I have not enjoyed being sick, as no one else would either. However, my illness has been additionally plagued by two premeditative truths. First, I have lost an entire week of studying and my situation for taking my exams is becoming more and more dire. I need to start studying again, at this rate, I will probably not pass either of the two exams I want to take. And this bothers me tremendously, but not enough apparently, to find the motivation to improve myself.

Second, and more important to me and more personal, is how the situation with Mr.Aloof has been affected by this past week and a half. It's not entirely correct to suggest that I got ill and therefore things went bad. It is perhaps slightly less tangible than that. Mr.Aloof has been in a mood of late. And in fact, the week before I got ill, I had to muster up my energy to storm south of the river to snap him out of it briefly to just kick back and hang out, and that was good.

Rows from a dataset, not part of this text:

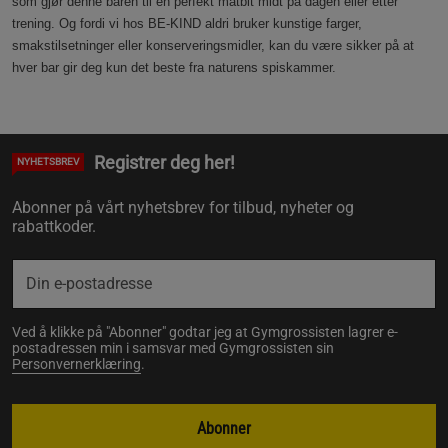
som gjør denne baren til en perfekt matbit midt på dagen eller etter
trening. Og fordi vi hos BE-KIND aldri bruker kunstige farger,
smakstilsetninger eller konserveringsmidler, kan du være sikker på at
hver bar gir deg kun det beste fra naturens spiskammer.
Registrer deg her!
NYHETSBREV
Abonner på vårt nyhetsbrev for tilbud, nyheter og
rabattkoder.
Ved å klikke på "Abonner" godtar jeg at Gymgrossisten lagrer e-
postadressen min i samsvar med Gymgrossisten sin
Personvernerklæring
.
Abonner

All things considered, it's a tactic I would have done well to keep up with, had I not been struck by the hideous plague. So unfortunately, it's really just bad timing. Without intervention, Mr.Aloof has sunk into a deeper depression, and, lacking the ability to count on me, through no fault of my own, has withdrawn.

I got a serious brush off today.

If I was well, I'd be freaking out about it.

But without the energy to freak out, I think I'm just feeling a bit sad and defeated. I hope this isn't the end of me and Mr.Aloof. That would really, really suck.